The Rama (212:1) rules that one recites a shehakol on the bread or cracker!

WHY DOES THE CRACKER LOSE ITS BRACHA?

The Rama’s ruling is based on an earlier psak of the Terumas HaDeshen, who discusses a case of someone who wants to drink wine, but can not drink the wine on an empty stomach. Therefore he eats some seeds whose bracha is usually ha’eitz before imbibing the wine. The Terumas HaDeshen rules that he recites a shehakol on the seeds since he is not getting his primary benefit from the fruit (Darchei Moshe 212:2). However, the Beis Yosef disagrees and rules that he should make ha’eitz on the seeds.

On what concept is this dispute dependent? One could explain that this dispute reflects two different ways of explaining why one does not recite a bracha on a tafeil. The Terumas HaDeshen contends that a tafeil is unimportant and therefore does not warrant a bracha, however, one cannot benefit from this world without a bracha — therefore one recites shehakol. On the other hand, the Beis Yosef holds that the bracha on the ikar counts as the bracha on the tafeil and therefore one does not need to make a bracha on it- but if the tafeil were to require a bracha, it does not lose its status or its bracha.

EATING A TAFEIL AFTER THE IKAR

What do you do if you finished eating the ikar, but you have not yet completed the tafeil. Do you recite a bracha on the tafeil since you are no longer eating the ikar, or do we say that the bracha on the ikar still suffices? For example, you finished your cereal, but there is still some milk left, or you finished the barley of the soup, but there is still more soup to eat. Do you recite a new bracha on the rest of the soup?
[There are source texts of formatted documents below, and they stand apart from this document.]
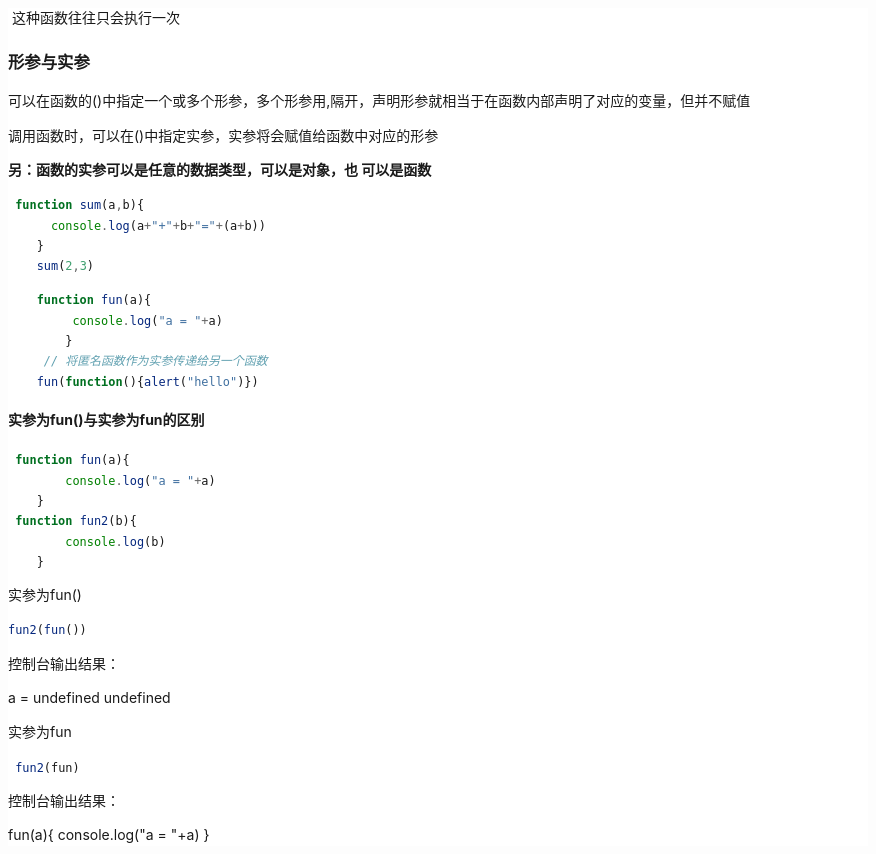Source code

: ​	这种函数往往只会执行一次

### 形参与实参

可以在函数的()中指定一个或多个形参，多个形参用,隔开，声明形参就相当于在函数内部声明了对应的变量，但并不赋值

调用函数时，可以在()中指定实参，实参将会赋值给函数中对应的形参

**另：函数的实参可以是任意的数据类型，可以是对象，也		可以是函数**

```js
 function sum(a,b){
      console.log(a+"+"+b+"="+(a+b))
    }
    sum(2,3)
```

```js
 	function fun(a){
       	 console.log("a = "+a)
    	}
     // 将匿名函数作为实参传递给另一个函数
    fun(function(){alert("hello")})
```

#### 实参为fun()与实参为fun的区别

```js
 function fun(a){
        console.log("a = "+a)
    }
 function fun2(b){
        console.log(b)
    }
```

实参为fun()

```js
fun2(fun())
```

控制台输出结果：

a = undefined
undefined

实参为fun

```js
 fun2(fun)
```

控制台输出结果：

fun(a){
        console.log("a = "+a)
    }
The halacha is that if you finished the ikar first, and a small amount of tafeil remains, one does not recite a bracha on the remaining tafeil. However, if a large amount remains, one does recite a bracha (Mishnah Berurah 168:46).
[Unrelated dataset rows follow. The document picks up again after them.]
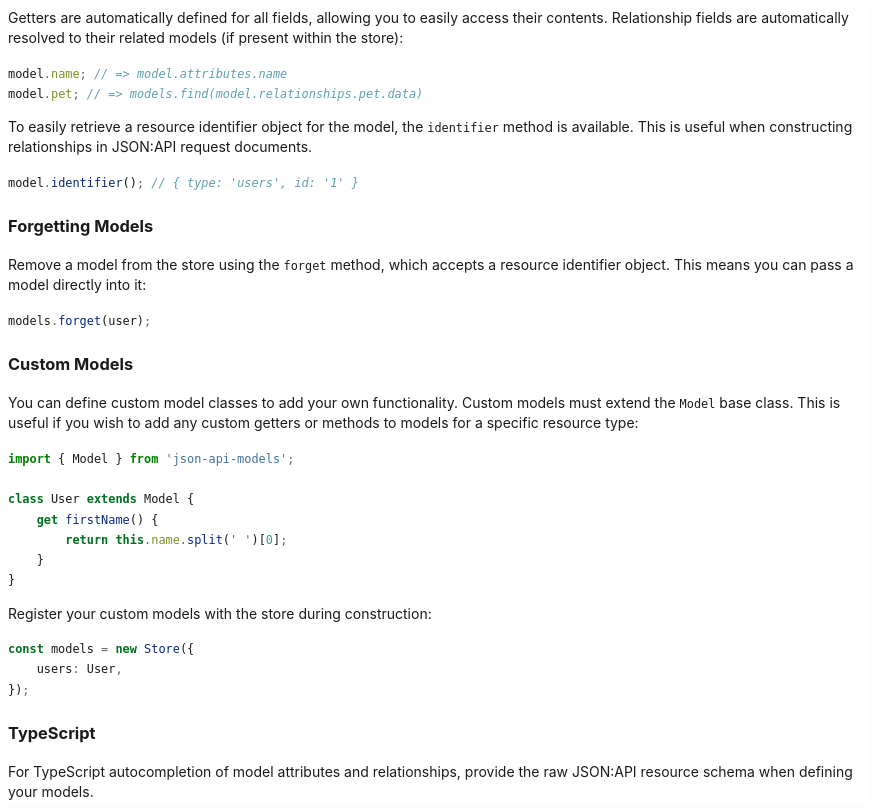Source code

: Getters are automatically defined for all fields, allowing you to easily access their contents. Relationship fields are
automatically resolved to their related models (if present within the store):

```ts
model.name; // => model.attributes.name
model.pet; // => models.find(model.relationships.pet.data)
```

To easily retrieve a resource identifier object for the model, the `identifier` method is available. This is useful when
constructing relationships in JSON:API request documents.

```ts
model.identifier(); // { type: 'users', id: '1' }
```

### Forgetting Models

Remove a model from the store using the `forget` method, which accepts a resource identifier object. This means you can
pass a model directly into it:

```ts
models.forget(user);
```

### Custom Models

You can define custom model classes to add your own functionality. Custom models must extend the `Model` base class.
This is useful if you wish to add any custom getters or methods to models for a specific resource type:

```ts
import { Model } from 'json-api-models';

class User extends Model {
    get firstName() {
        return this.name.split(' ')[0];
    }
}
```

Register your custom models with the store during construction:

```ts
const models = new Store({
    users: User,
});
```

### TypeScript

For TypeScript autocompletion of model attributes and relationships, provide the raw JSON:API resource schema when defining your models.

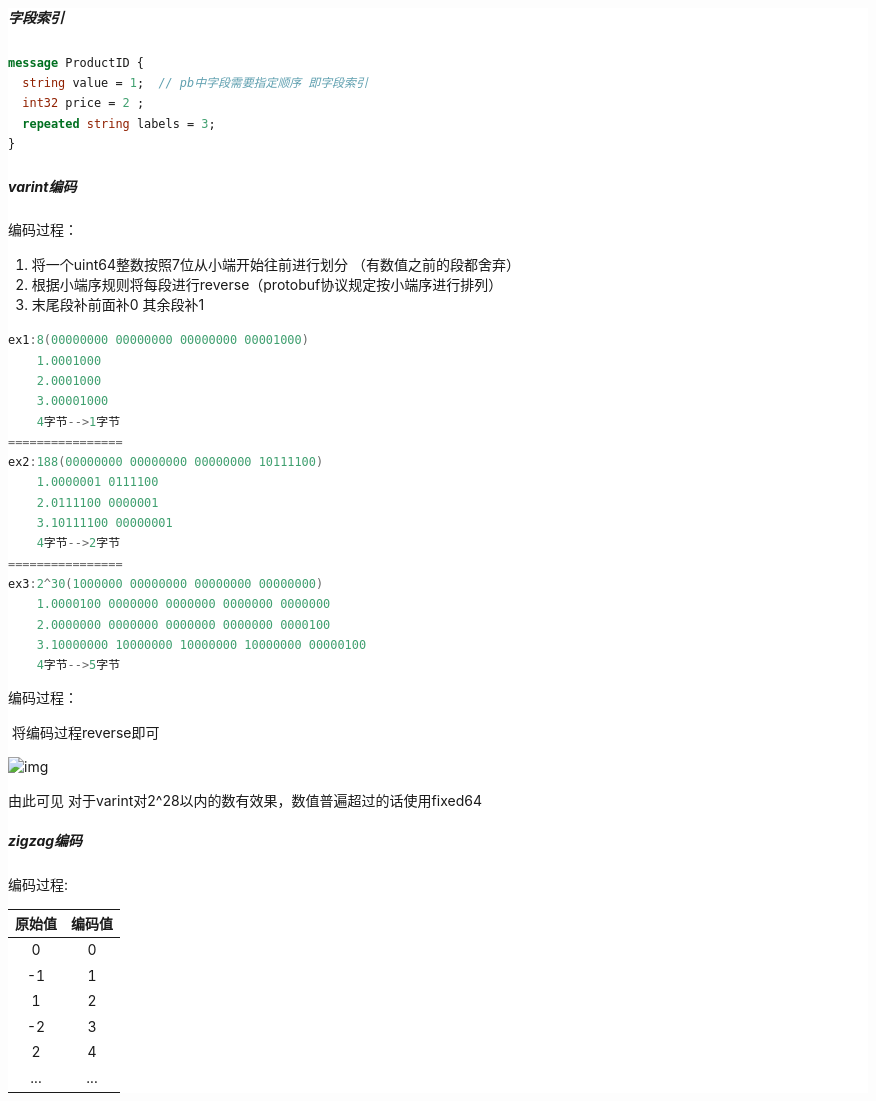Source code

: 


##### 字段索引

```protobuf
message ProductID {
  string value = 1;  // pb中字段需要指定顺序 即字段索引
  int32 price = 2 ;
  repeated string labels = 3;
}
```



##### 

##### varint编码

 编码过程：

1. 将一个uint64整数按照7位从小端开始往前进行划分	（有数值之前的段都舍弃）
2. 根据小端序规则将每段进行reverse（protobuf协议规定按小端序进行排列）
3. 末尾段补前面补0 其余段补1

```go
ex1:8(00000000 00000000 00000000 00001000)
	1.0001000
	2.0001000
	3.00001000 
	4字节-->1字节
================
ex2:188(00000000 00000000 00000000 10111100)
	1.0000001 0111100
	2.0111100 0000001
	3.10111100 00000001
	4字节-->2字节
================
ex3:2^30(1000000 00000000 00000000 00000000)
	1.0000100 0000000 0000000 0000000 0000000
	2.0000000 0000000 0000000 0000000 0000100
	3.10000000 10000000 10000000 10000000 00000100
	4字节-->5字节
```

 编码过程：

​	将编码过程reverse即可

![img](\grpc.assets\16f285fd3dd42565)

由此可见 对于varint对2^28以内的数有效果，数值普遍超过的话使用fixed64

##### zigzag编码

编码过程:

| 原始值 | 编码值 |
| :----: | :----: |
|   0    |   0    |
|   -1   |   1    |
|   1    |   2    |
|   -2   |   3    |
|   2    |   4    |
|  ...   |  ...   |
At the beginning of the article I asked the following shaylah, “You made a bracha on a cup of tea and sipped it and then decided it needed more sugar. Do you need to make a bracha on the extra sugar?”

The question here is that the sugar is tafeil to the tea, but can it be a tafeil when it was not in front of you when you made the bracha?
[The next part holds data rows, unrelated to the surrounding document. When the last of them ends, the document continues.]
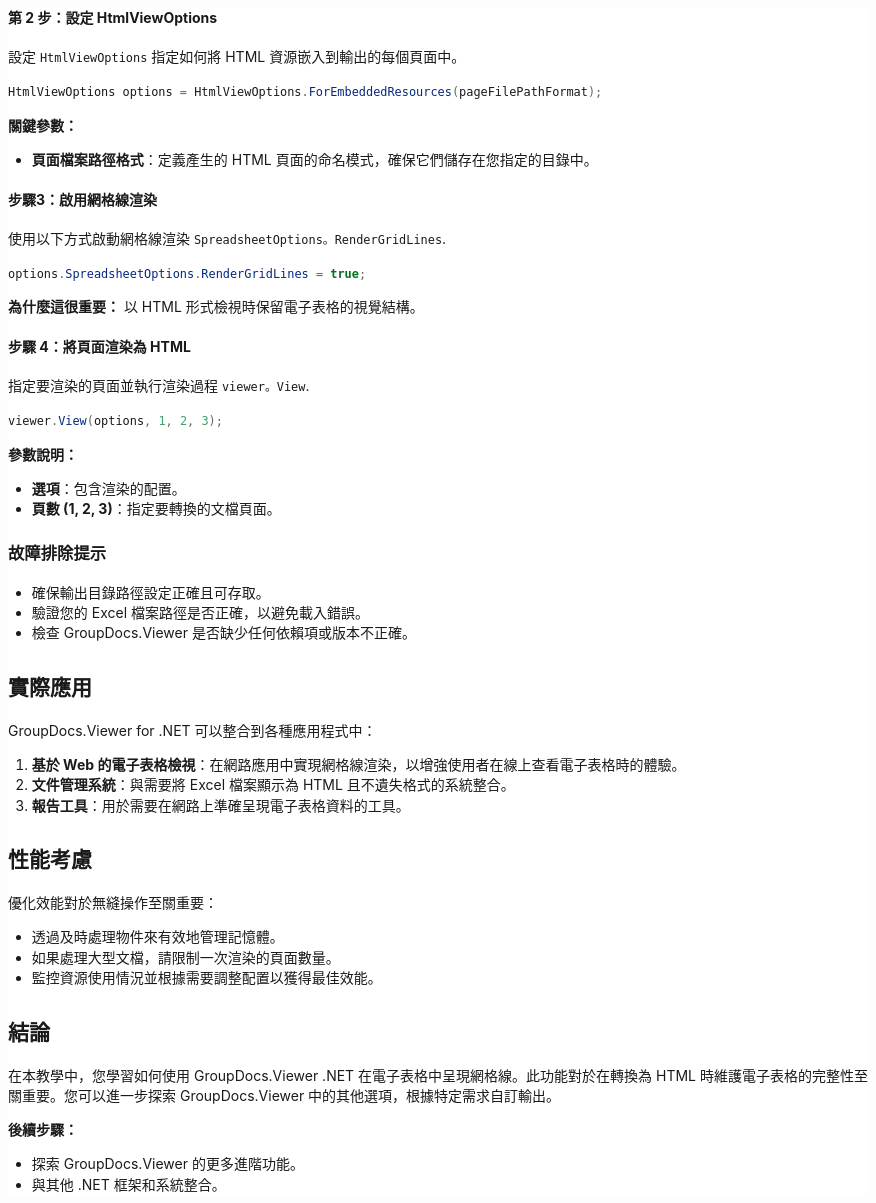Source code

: #### 第 2 步：設定 HtmlViewOptions
設定 `HtmlViewOptions` 指定如何將 HTML 資源嵌入到輸出的每個頁面中。

```csharp
HtmlViewOptions options = HtmlViewOptions.ForEmbeddedResources(pageFilePathFormat);
```
**關鍵參數：**
- **頁面檔案路徑格式**：定義產生的 HTML 頁面的命名模式，確保它們儲存在您指定的目錄中。

#### 步驟3：啟用網格線渲染
使用以下方式啟動網格線渲染 `SpreadsheetOptions。RenderGridLines`.

```csharp
options.SpreadsheetOptions.RenderGridLines = true;
```
**為什麼這很重要：** 以 HTML 形式檢視時保留電子表格的視覺結構。

#### 步驟 4：將頁面渲染為 HTML
指定要渲染的頁面並執行渲染過程 `viewer。View`.

```csharp
viewer.View(options, 1, 2, 3);
```
**參數說明：**
- **選項**：包含渲染的配置。
- **頁數 (1, 2, 3)**：指定要轉換的文檔頁面。

### 故障排除提示
- 確保輸出目錄路徑設定正確且可存取。
- 驗證您的 Excel 檔案路徑是否正確，以避免載入錯誤。
- 檢查 GroupDocs.Viewer 是否缺少任何依賴項或版本不正確。

## 實際應用

GroupDocs.Viewer for .NET 可以整合到各種應用程式中：
1. **基於 Web 的電子表格檢視**：在網路應用中實現網格線渲染，以增強使用者在線上查看電子表格時的體驗。
2. **文件管理系統**：與需要將 Excel 檔案顯示為 HTML 且不遺失格式的系統整合。
3. **報告工具**：用於需要在網路上準確呈現電子表格資料的工具。

## 性能考慮

優化效能對於無縫操作至關重要：
- 透過及時處理物件來有效地管理記憶體。
- 如果處理大型文檔，請限制一次渲染的頁面數量。
- 監控資源使用情況並根據需要調整配置以獲得最佳效能。

## 結論

在本教學中，您學習如何使用 GroupDocs.Viewer .NET 在電子表格中呈現網格線。此功能對於在轉換為 HTML 時維護電子表格的完整性至關重要。您可以進一步探索 GroupDocs.Viewer 中的其他選項，根據特定需求自訂輸出。

**後續步驟：**
- 探索 GroupDocs.Viewer 的更多進階功能。
- 與其他 .NET 框架和系統整合。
The halacha is that if you begin eating something and afterwards decide to eat a tafeil food alongside, the tafeil requires a bracha- but only shehakol (Mishnah Berurah 212:4). This is true only if the tafeil is an enhancer (see our category above). However, if it is a tafeil because it is a mixture, it receives its regular bracha. Thus, if after making a bracha on cereal, someone decided to add milk and fruit, he recites ha’eitz on the fruit and shehakol on the milk. On the other hand, if he knew he would add fruit and milk when he recited the bracha on the cereal, then they are tafeil to the cereal and he does not recite a bracha on them even though they were not present when he recited the bracha.

What should you do if someone brought you a cup of tea and you then decided to add sugar? Do you need to recite a bracha on the sugar?

If you usually add sugar to your tea, you do not need to recite a new bracha. However, if you do not, then you will need to recite a bracha on the sugar.

Not everything we do in life qualifies as our ikar purpose in life- often we must do things that are tafeil to the more important things in life. However, paying attention to the halachos of ikar and tafeil should encourage us to focus on our priorities in life- and not allow the tafeil things we must do become more important than they are.